Tâche a:
Dans les enregistrements, recopiez les lignes allant de celle qui contient « IDnow-Verfahren (Video-Ident) » jusqu'à la fin des enregistrements incluse, en substituant « Contact » à « Kontakt » sans rien modifier d'autre. Laissez les images de côté dans votre réponse.

L'équipe de La Voix de Hind Rajab, lors de l'avant-première au festival Cinemed.
Standing ovation pour Kaouther Ben Hania lors de l'avant-première de La Voix de Hind Rajab au Cinemed.
Standing ovation pour Kaouther Ben Hania lors de l'avant-première de La Voix de Hind Rajab au Cinemed.
Cinéma Publié le 22/10/2025
La réalisatrice tunisienne Kaouther Ben Hania était ce 18 octobre à Montpellier pour présenter au festival Cinemed son nouveau film : La Voix de Hind Rajab. Le long-métrage, qui mêle fiction et réalité, a bouleversé le public.

La réalisatrice Kaouther Ben Hania est connue pour jouer avec la limite entre le film de fiction et le documentaire. Souvent invitée du festival montpelliérain Cinemed, la cinéaste tunisienne revient cette année présenter en avant-première son long-métrage La Voix de Hind Rajab. Le film a déjà reçu le Lion d’Argent à la Mostra de Venise, mais il s’agissait, ce 19 octobre, de la première française. La réalisatrice travaille par ailleurs sur un film dont le tournage se fait à Montpellier. Elle l'a mis en pause il y a un an pour réaliser La Voix de Hind Rajab, après avoir entendu des extraits de l’appel au Croissant-Rouge sur les réseaux.

 

L’histoire de Hind Rajab. Hind Rajab était une enfant palestinienne de 5 ans. Le 29 janvier 2024, sa famille fuit le quartier de Tel Al-Hawa, sous les tirs de chars de l’armée israélienne. La tante, l’oncle et les quatre cousins de Hind meurent dans la voiture, et sa cousine de 15 ans appelle le Croissant-Rouge palestinien. L’adolescente est touchée par un tir mortel pendant son appel, laissant Hind seule survivante. Pendant plus de trois heures, les humanitaires restent au téléphone avec l’enfant, coincée dans la voiture entourée des corps de sa famille, en attendant de lui envoyer une ambulance. Cette dernière, enfin approuvée par tous les circuits nécessaires, se met en route mais n’atteindra jamais Hind Rajab, car elle est prise pour cible par les forces israéliennes malgré leur approbation de son passage. Pendant douze jours, les membres de l’organisation humanitaire du Croissant-Rouge sont sans nouvelles des sauveteurs et de l’enfant, et décident de poster des extraits des appels sur les réseaux, afin d’éveiller les consciences des internautes.

C'est à ce moment que Kaouther Ben Hania les entend, et elle décide de raconter leur histoire afin que cette enfant ne soit pas qu’un nombre, qu’une statistique, trop consciente de l’insensibilité des gens par rapport aux images de Gaza partagées sur les réseaux, devenues presque une banalité. « Ce film, j’aurais préféré ne pas ressentir le besoin de le faire » déclare-t-elle.

Données fournies:
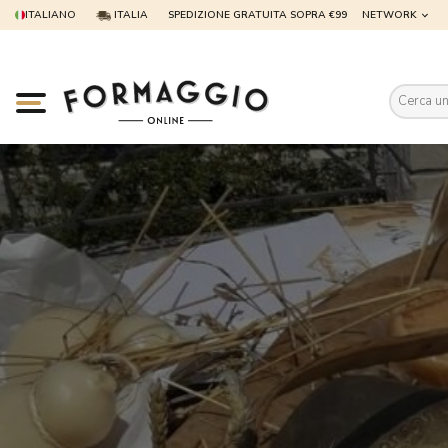
ITALIANO
ITALIA
SPEDIZIONE GRATUITA SOPRA €99
NETWORK
Es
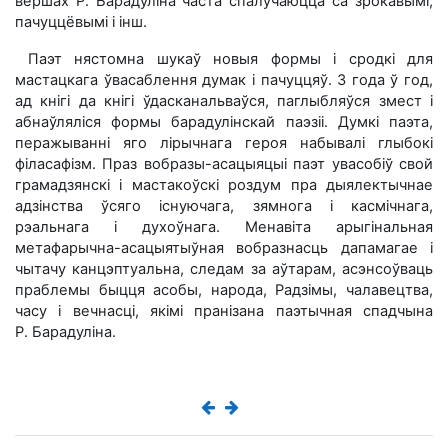
вершах Р. Барадуліна часта спалучаюцца са зрокавымі,
пачуццёвымі і інш.
Паэт нястомна шукаў новыя формы і сродкі для
мастацкага ўвасаблення думак і пачуццяў. З года ў год,
ад кнігі да кнігі ўдасканальваўся, паглыбляўся змест і
абнаўляліся формы барадулінскай паэзіі. Думкі паэта,
перажыванні яго лірычнага героя набывалі глыбокі
філасафізм. Праз вобразы-асацыяцыі паэт увасобіў свой
грамадзянскі і мастакоўскі роздум пра дыялектычнае
адзінства ўсяго існуючага, зямнога і касмічнага,
рэальнага і духоўнага. Менавіта арыгінальная
метафарычна-асацыятыўная вобразнасць дапамагае і
чытачу канцэптуальна, следам за аўтарам, асэнсоўваць
праблемы быцця асобы, народа, Радзімы, чалавецтва,
часу і вечнасці, якімі пранізана паэтычная спадчына
Р. Барадуліна.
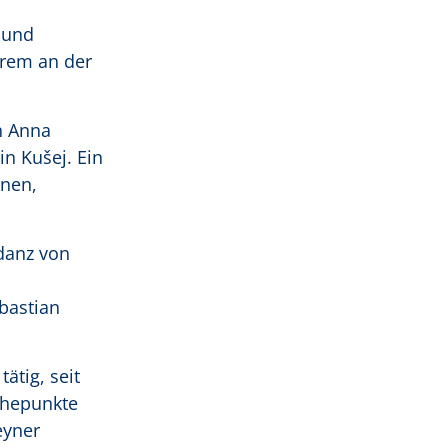
 und
erem an der
n Anna
n Kušej. Ein
nnen,
ndanz von
bastian
ätig, seit
Höhepunkte
eyner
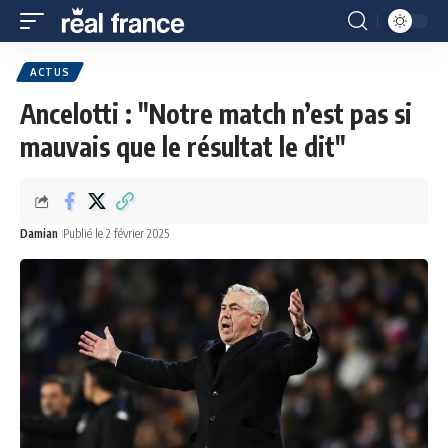
ACTUS
Ancelotti : "Notre match n’est pas si
mauvais que le résultat le dit"
Damian
Publié le 2 février 2025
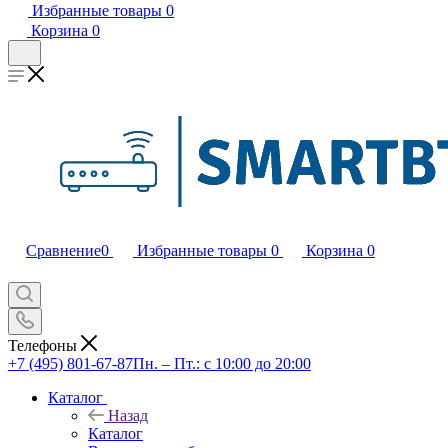
Избранные товары
0
Корзина
0
Сравнение
0
Избранные товары
0
Корзина
0
Телефоны
+7 (495) 801-67-87
Пн. – Пт.: с 10:00 до 20:00
Каталог
Назад
Каталог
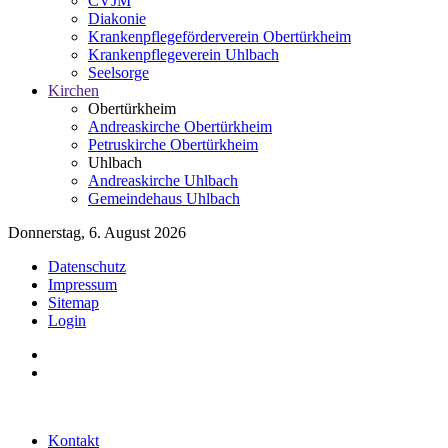
CVJM
Diakonie
Krankenpflegeförderverein Obertürkheim
Krankenpflegeverein Uhlbach
Seelsorge
Kirchen
Obertürkheim
Andreaskirche Obertürkheim
Petruskirche Obertürkheim
Uhlbach
Andreaskirche Uhlbach
Gemeindehaus Uhlbach
Donnerstag, 6. August 2026
Datenschutz
Impressum
Sitemap
Login
Kontakt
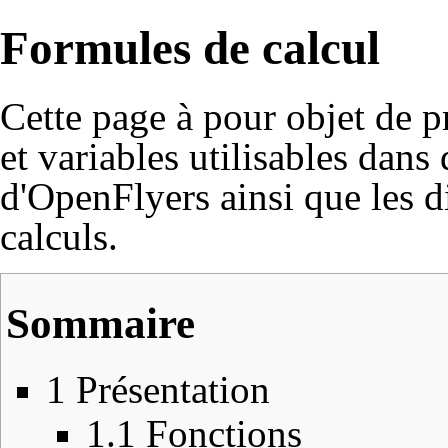
Formules de calcul
Cette page à pour objet de p
et variables utilisables dans
d'OpenFlyers ainsi que les d
calculs.
Sommaire
1
Présentation
1.1
Fonctions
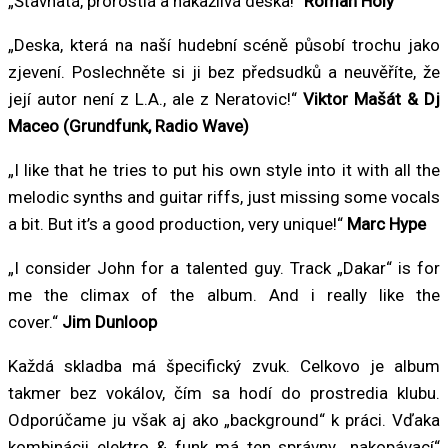
„Šťavnatá, prorostlá a nakažlivá deska!“
Roman Holý
„Deska, která na naší hudební scéně působí trochu jako
zjevení. Poslechněte si ji bez předsudků a neuvěříte, že
její autor není z L.A., ale z Neratovic!“
Viktor Mašát & Dj
Maceo (Grundfunk, Radio Wave)
„I like that he tries to put his own style into it with all the
melodic synths and guitar riffs, just missing some vocals
a bit. But it’s a good production, very unique!“
Marc Hype
„I consider John for a talented guy. Track „Dakar“ is for
me the climax of the album. And i really like the
cover.“
Jim Dunloop
Každá skladba má špecifický zvuk. Celkovo je album
takmer bez vokálov, čím sa hodí do prostredia klubu.
Odporúčame ju však aj ako „background“ k práci. Vďaka
kombinácii elektro & funk má ten správny „nakopávací“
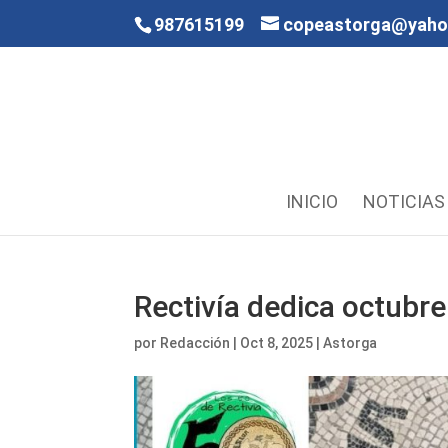
987615199
copeastorga@yah
INICIO
NOTICIAS
Rectivía dedica octubre
por
Redacción
|
Oct 8, 2025
|
Astorga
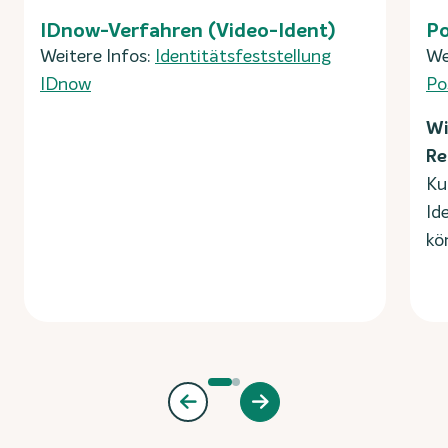
IDnow-Verfahren (Video-Ident)
Po
Weitere Infos:
Identitätsfeststellung
We
IDnow
Po
Wi
Re
Ku
Id
kö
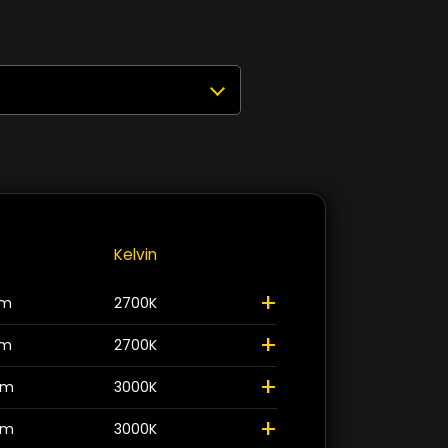
uswählen
Zurücksetzen
✕
00K
2
>
00K
2
Kelvin
+
+
lm
2700K
Schliessen
+
lm
2700K
+
lm
3000K
+
lm
3000K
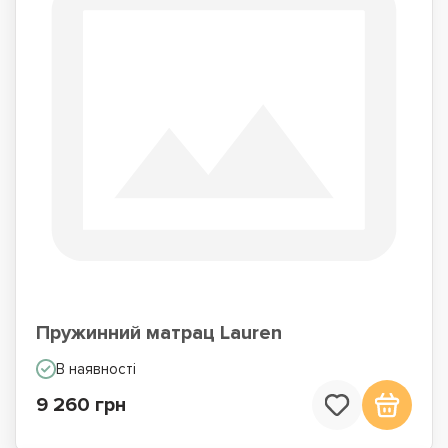
Пружинний матрац Lauren
В наявності
9 260 грн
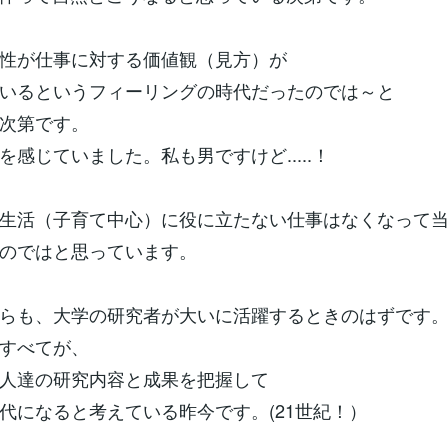
性が仕事に対する価値観（見方）が
いるというフィーリングの時代だったのでは～と
次第です。
を感じていました。私も男ですけど.....！
生活（子育て中心）に役に立たない仕事はなくなって
のではと思っています。
らも、大学の研究者が大いに活躍するときのはずです
すべてが、
人達の研究内容と成果を把握して
代になると考えている昨今です。(21世紀！）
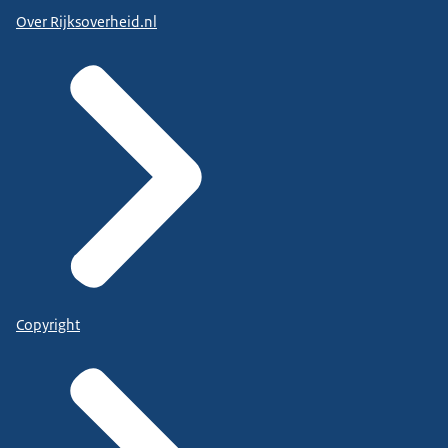
Over Rijksoverheid.nl
Copyright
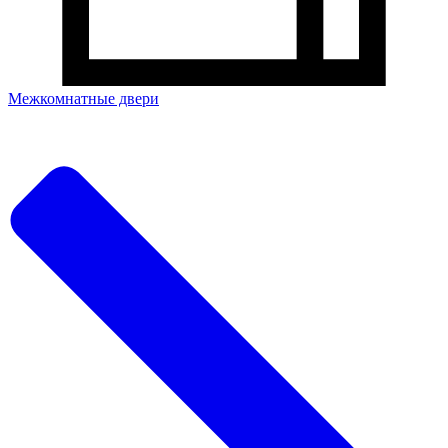
Межкомнатные двери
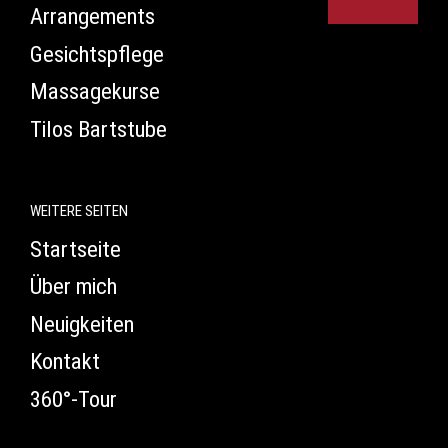
Arrangements
Gesichtspflege
Massagekurse
Tilos Bartstube
WEITERE SEITEN
Startseite
Über mich
Neuigkeiten
Kontakt
360°-Tour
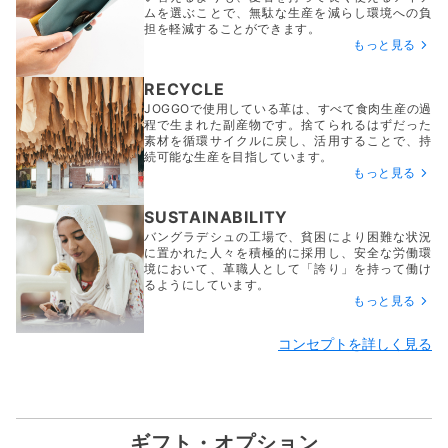
ムを選ぶことで、無駄な生産を減らし環境への負
担を軽減することができます。
もっと見る
RECYCLE
JOGGOで使用している革は、すべて食肉生産の過
程で生まれた副産物です。捨てられるはずだった
素材を循環サイクルに戻し、活用することで、持
続可能な生産を目指しています。
もっと見る
SUSTAINABILITY
バングラデシュの工場で、貧困により困難な状況
に置かれた人々を積極的に採用し、安全な労働環
境において、革職人として「誇り」を持って働け
るようにしています。
もっと見る
コンセプトを詳しく見る
ギフト・オプション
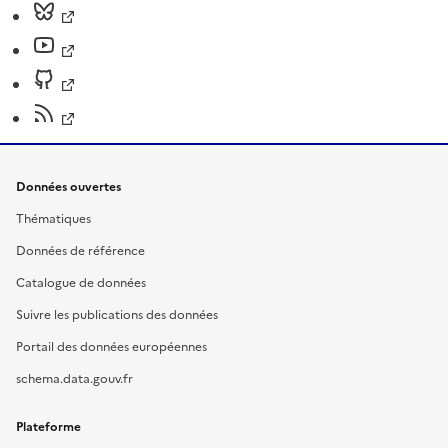
Données ouvertes
Thématiques
Données de référence
Catalogue de données
Suivre les publications des données
Portail des données européennes
schema.data.gouv.fr
Plateforme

Tâche b:
Reprenez l'article sur le film La Voix de Hind Rajab à la suite de sa dernière phrase.

Réponse rédigée a:
IDnow-Verfahren (Video-Ident)
Po
Weitere Infos:
Identitätsfeststellung
We
IDnow
Po
Wi
Re
Ku
Id
kö
uswählen
Zurücksetzen
✕
00K
2
>
00K
2
Kelvin
+
+
lm
2700K
Schliessen
+
lm
2700K
+
lm
3000K
+
lm
3000K
Пружинний матрац Lauren
В наявності
9 260 грн
性が仕事に対する価値観（見方）が
いるというフィーリングの時代だったのでは～と
次第です。
を感じていました。私も男ですけど.....！
生活（子育て中心）に役に立たない仕事はなくなって
のではと思っています。
らも、大学の研究者が大いに活躍するときのはずです
すべてが、
人達の研究内容と成果を把握して
代になると考えている昨今です。(21世紀！）
Over Rijksoverheid.nl
Copyright
Межкомнатные двери
Arrangements
Gesichtspflege
Massagekurse
Tilos Bartstube
WEITERE SEITEN
Startseite
Über mich
Neuigkeiten
Contact
360°-Tour
ムを選ぶことで、無駄な生産を減らし環境への負
担を軽減することができます。
もっと見る
RECYCLE
JOGGOで使用している革は、すべて食肉生産の過
程で生まれた副産物です。捨てられるはずだった
素材を循環サイクルに戻し、活用することで、持
続可能な生産を目指しています。
もっと見る
SUSTAINABILITY
バングラデシュの工場で、貧困により困難な状況
に置かれた人々を積極的に採用し、安全な労働環
境において、革職人として「誇り」を持って働け
るようにしています。
もっと見る
コンセプトを詳しく見る
ギフト・オプション
Données ouvertes
Thématiques
Données de référence
Catalogue de données
Suivre les publications des données
Portail des données européennes
schema.data.gouv.fr
Plateforme

Réponse rédigée b:
 

Un jeu entre la fiction et le documentaire. Son expérience du documentaire permet à la réalisatrice d’aborder ce film sans sensationnalisme des faits. Elle choisit la fiction pour ce projet car elle veut communiquer au public son propre ressenti : que l’enfant lui demande de l’aide. Cette sensation d’impuissance ne pouvait être traduite qu’en replaçant le spectateur dans le moment, tandis qu’un documentaire aurait apporté une impression de passé, que rien ne peut être fait. La fiction nous offre cet espoir, malgré nous. « Je tenais quand même à faire revenir les spectateurs dans une réalité ancrée » dit Kaouther Ben Hania.

Après avoir contacté le Croissant-Rouge afin d’obtenir les enregistrements des appels, elle contacte la mère de Hind Rajab, qui prend très vite part au projet et dont un extrait d’interview avec la réalisatrice est ajouté au film. « Je savais qu’on allait atterrir dans la réalité. » dit cette dernière. Elle a également rencontré les « vrais » protagonistes du drame. Ils ont collaboré au scénario et ont été mis en contact avec les acteurs, choisis notamment pour leur ressemblance physique, afin de leur donner une meilleure vision de leurs ressentis au moment des faits. Ces derniers étaient tous palestiniens, et « ils étaient en mission pour raconter cette histoire » dit Kaouther Ben Hania. Elle voulait que le public puisse se mettre à la place des employés de l’association, et humaniser les protagonistes avec un aperçu de leur quotidien.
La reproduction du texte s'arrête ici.